**Provided passage:**

____

Robert describes various sadistic tortures inflicted by the Turks in vivid, bloody detail, which I will spare readers of this blog, adding:
What shall I say of the abominable rape of the women? . . . The kingdom of the Greeks is now dismembered by them and deprived of territory so vast in extent that it cannot be traversed in a march of two months . . .
(5) It is only AFTER detailing these horrors, that Urban begins to speak of the sanctity of Jerusalem, which in some accounts he does in some detail. (The one exception is Guibert's version, in which Urban begins with Jerusalem, then goes on to the atrocities of the Turks.)
(6) Urban does, indeed, also talk about spiritual rewards for the crusades, also (in at least one account) some end-times scenarios.
So the actual formula should be as follows:
Fact that Islam had conquered half of Christendom, including much of Europe, by this time.
+ F act that the Turks had recently conquered much of the Middle East, including much of the remaining Byzantine Empire.
+ Fact that the Turks seemed an existential threat to surviving Christendom.
+ Fact that the conquest and occupation had been and remained both bloody and cruel.
+ Fact that unarmed pilgrims to the Holy Land were being abused by the occupiers.
+ Fact that most occupants of the area were still Christians and Jews.
+ Fact that these territories were of special importance to Christians.
+ Promises of earthly trial, and
+ Heavenly rewards and Apocalypse Now.
= Call to the Crusades.
Now why didn't Dr. Avalos say all that?
Obviously, because telling the full story would carry the advantage of being historical truth, but the disadvantage of ruining his story. The full story makes the Crusaders too reasonable for the argument which Avalos seeks to superimpose upon that story.
Is this what Avalos means by creating a "canon within a canon?" Has he made historical truth a "scarce resource" by forgetting these snippets of information -- "Oh, yes, the young man I described being beaten up by the old lady in the park did, actually, rob and beat her first . . . I didn't think those earlier details were germane to discussion of the violence her umbrella subsequently visited on him!"
Avalos "forgets" to tell us that much of the Middle East was, in fact, still occupied largely by Christians. He says nothing about 400 years of Muslim "crusading" that had conquered half of Christendom, including large segments of Europe. (Muslim raiders had even sacked Rome a few decades before.) He neglects to mention the stress Urban laid, according to some reports, on supporting an ally that had lost much of its lands already to Turkish invaders. He says nothing about the robbing of pilgrims. Nor does he mention the tortures and murders that apparently weighed so heavily on Urban's mind.

____

**What the task requires:** Quote the passage on Urban's call to the Crusades word for word, starting at "So the actual" and ending at "to the Crusades.".

(Data records)
____

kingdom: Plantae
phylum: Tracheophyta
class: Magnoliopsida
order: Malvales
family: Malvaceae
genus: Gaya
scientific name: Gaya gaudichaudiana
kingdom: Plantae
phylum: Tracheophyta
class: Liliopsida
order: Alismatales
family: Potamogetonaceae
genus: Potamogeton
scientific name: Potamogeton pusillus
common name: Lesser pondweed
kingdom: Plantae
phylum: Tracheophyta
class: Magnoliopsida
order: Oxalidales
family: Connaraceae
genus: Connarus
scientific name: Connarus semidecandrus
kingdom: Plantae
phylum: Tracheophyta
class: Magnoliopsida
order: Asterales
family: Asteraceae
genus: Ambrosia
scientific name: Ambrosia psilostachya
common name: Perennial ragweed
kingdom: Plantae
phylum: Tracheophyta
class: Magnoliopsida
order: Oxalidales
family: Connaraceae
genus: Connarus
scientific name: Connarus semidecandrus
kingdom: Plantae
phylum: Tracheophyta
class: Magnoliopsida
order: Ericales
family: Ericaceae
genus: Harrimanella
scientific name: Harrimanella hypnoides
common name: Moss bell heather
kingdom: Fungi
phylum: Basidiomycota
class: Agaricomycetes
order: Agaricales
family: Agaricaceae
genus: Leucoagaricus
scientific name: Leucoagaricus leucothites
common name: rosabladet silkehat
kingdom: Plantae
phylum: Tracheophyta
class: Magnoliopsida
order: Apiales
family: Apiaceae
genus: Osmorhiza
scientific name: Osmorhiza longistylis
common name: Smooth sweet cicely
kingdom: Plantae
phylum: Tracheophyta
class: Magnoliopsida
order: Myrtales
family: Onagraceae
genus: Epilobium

____

**Finished exercise:**
So the actual formula should be as follows:
Fact that Islam had conquered half of Christendom, including much of Europe, by this time.
+ F act that the Turks had recently conquered much of the Middle East, including much of the remaining Byzantine Empire.
+ Fact that the Turks seemed an existential threat to surviving Christendom.
+ Fact that the conquest and occupation had been and remained both bloody and cruel.
+ Fact that unarmed pilgrims to the Holy Land were being abused by the occupiers.
+ Fact that most occupants of the area were still Christians and Jews.
+ Fact that these territories were of special importance to Christians.
+ Promises of earthly trial, and
+ Heavenly rewards and Apocalypse Now.
= Call to the Crusades.